A police officer was killed and 10 people, including a young child and a policeman, suffered injuries.
Coming weeks after a bombing at an Internet cafe, the series of explosions revived memories of five near-simultaneous suicide bombings that killed 45 people in the country's biggest city in May 2003, this North African kingdom's first brush with Islamic terrorism.
Police have since pursued an unprecedented crackdown on suspected radicals, arresting thousands of people, including some accused of working with al-Qaeda and its affiliates to plot attacks in Morocco and abroad.
The latest blasts came as Morocco prepares for parliamentary elections in September. The opposition Justice and Development Party, an Islamic group, is likely to lead the voting, analysts say.
Officials said Tuesday's police raid targeted four suspects with alleged links to the bomber who killed himself in the March 11 cybercafe blast. "These men had no ties with foreign groups," said Mokhtar Bakali, regional administrator for the Casablanca region. "All of the suspects were members of the March 11 group."
Tuesday's events started when police surrounded a four-story apartment building in a working-class neighborhood of Casablanca where the suspects were holed up, officials said.
One of the suspects fled to the roof, where he blew himself up, said a police official on the scene who spoke on condition of anonymity.
A second man appeared to be on the verge of detonating explosives, fumbling with his clothes, when a police sniper shot him, officials said. The man, who later died of his wounds, was carrying nearly nine pounds of explosives, an Interior Ministry official said on condition of anonymity, citing ministry policy.
Ayyoub Raydi, brother of the Internet cafe bomber, fled and blew himself up in the afternoon as police searched the neighborhood, officials said. Two bloody legs were seen lying in the middle of a road after that blast; police covered up the legs with pieces of cardboard. A police officer was reported killed and another seriously injured when Raydi detonated his explosives. A 7-year-old boy was hospitalized with minor injuries.
In the evening, the fourth suspect set off his explosives in the middle of a boulevard, witnesses said. Morocco's official MAP news agency reported that eight people were injured, two seriously.

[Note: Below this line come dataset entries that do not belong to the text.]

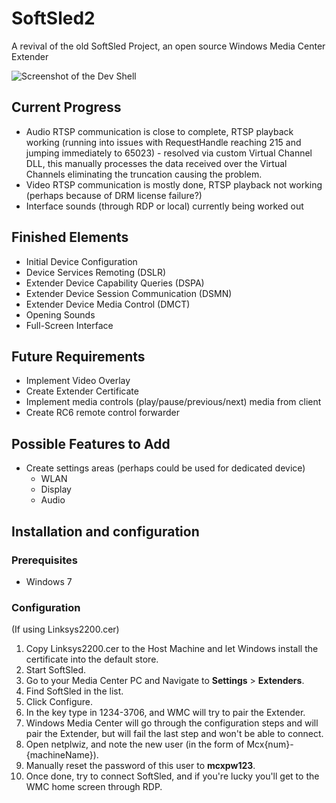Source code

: # SoftSled2
A revival of the old SoftSled Project, an open source Windows Media Center Extender

![Screenshot of the Dev Shell](https://raw.githubusercontent.com/L2N6H5B3/SoftSled2/master/Screenshot.jpg)

## Current Progress
* Audio RTSP communication is close to complete, RTSP playback working (running into issues with RequestHandle reaching 215 and jumping immediately to 65023) - resolved via custom Virtual Channel DLL, this manually processes the data received over the Virtual Channels eliminating the truncation causing the problem.
* Video RTSP communication is mostly done, RTSP playback not working (perhaps because of DRM license failure?)
* Interface sounds (through RDP or local) currently being worked out

## Finished Elements
* Initial Device Configuration
* Device Services Remoting (DSLR)
* Extender Device Capability Queries (DSPA)
* Extender Device Session Communication (DSMN)
* Extender Device Media Control (DMCT)
* Opening Sounds
* Full-Screen Interface

## Future Requirements
* Implement Video Overlay
* Create Extender Certificate
* Implement media controls (play/pause/previous/next) media from client
* Create RC6 remote control forwarder


## Possible Features to Add
* Create settings areas (perhaps could be used for dedicated device)
    * WLAN
    * Display
    * Audio

## Installation and configuration
### Prerequisites
* Windows 7

### Configuration
(If using Linksys2200.cer)
1. Copy Linksys2200.cer to the Host Machine and let Windows install the certificate into the default store.
2. Start SoftSled.
3. Go to your Media Center PC and Navigate to **Settings** > **Extenders**.
4. Find SoftSled in the list.
5. Click Configure.
6. In the key type in 1234-3706, and WMC will try to pair the Extender.
7. Windows Media Center will go through the configuration steps and will pair the Extender, but will fail the last step and won't be able to connect.
8. Open netplwiz, and note the new user (in the form of Mcx{num}-{machineName}). 
9. Manually reset the password of this user to **mcxpw123**.
10. Once done, try to connect SoftSled, and if you're lucky you'll get to the WMC home screen through RDP.
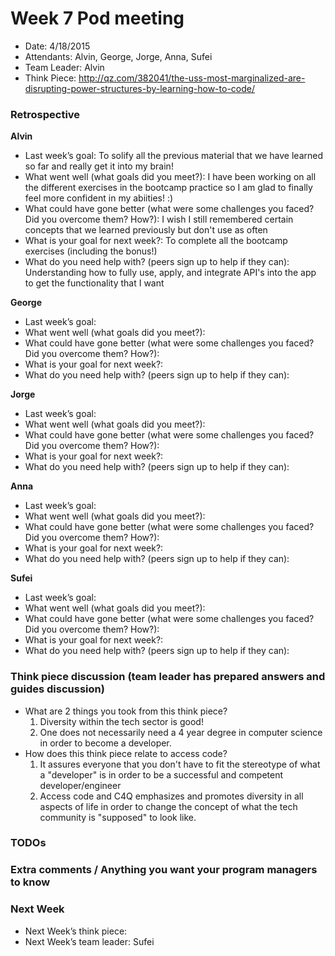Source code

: # Week 7 Pod meeting

* Date: 4/18/2015
* Attendants: Alvin, George, Jorge, Anna, Sufei
* Team Leader: Alvin
* Think Piece: http://qz.com/382041/the-uss-most-marginalized-are-disrupting-power-structures-by-learning-how-to-code/

### Retrospective

**Alvin**

* Last week’s goal: To solify all the previous material that we have learned so far and really get it into my brain! 
* What went well (what goals did you meet?): I have been working on all the different exercises in the bootcamp practice so I am glad to finally feel more confident in my abiities! :) 
* What could have gone better (what were some challenges you faced? Did you overcome them? How?): I wish I still remembered certain concepts that we learned previously but don't use as often
* What is your goal for next week?: To complete all the bootcamp exercises (including the bonus!)
* What do you need help with? (peers sign up to help if they can): Understanding how to fully use, apply, and integrate API's into the app to get the functionality that I want

**George**

* Last week’s goal: 
* What went well (what goals did you meet?): 
* What could have gone better (what were some challenges you faced? Did you overcome them? How?): 
* What is your goal for next week?: 
* What do you need help with? (peers sign up to help if they can): 

**Jorge**

* Last week’s goal: 
* What went well (what goals did you meet?): 
* What could have gone better (what were some challenges you faced? Did you overcome them? How?): 
* What is your goal for next week?: 
* What do you need help with? (peers sign up to help if they can): 

**Anna**

* Last week’s goal: 
* What went well (what goals did you meet?): 
* What could have gone better (what were some challenges you faced? Did you overcome them? How?): 
* What is your goal for next week?: 
* What do you need help with? (peers sign up to help if they can): 

**Sufei**

* Last week’s goal: 
* What went well (what goals did you meet?): 
* What could have gone better (what were some challenges you faced? Did you overcome them? How?): 
* What is your goal for next week?: 
* What do you need help with? (peers sign up to help if they can): 

### Think piece discussion (team leader has prepared answers and guides discussion)

* What are 2 things you took from this think piece?
  1. Diversity within the tech sector is good! 
  2. One does not necessarily need a 4 year degree in computer science in order to become a developer.
* How does this think piece relate to access code?
  1.  It assures everyone that you don't have to fit the stereotype of what a "developer" is in order to be a successful and competent developer/engineer
  2. Access code and C4Q emphasizes and promotes diversity in all aspects of life in order to change the concept of what the tech community is "supposed" to look like. 

### TODOs

### Extra comments / Anything you want your program managers to know

### Next Week

* Next Week’s think piece:
* Next Week’s team leader: Sufei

Investigations into the March 11 cafe bombing led police to a suspected wider plot to attack the port in Casablanca, as well as police stations and tourist sites in Morocco. The group had amassed dozens of homemade explosives at a Casablanca apartment, officials said.
In last month's blast, Abdelfettah Raydi detonated his charge when the cybercafe's owner caught him surfing militant Islamic Web sites. He was killed and four others were injured.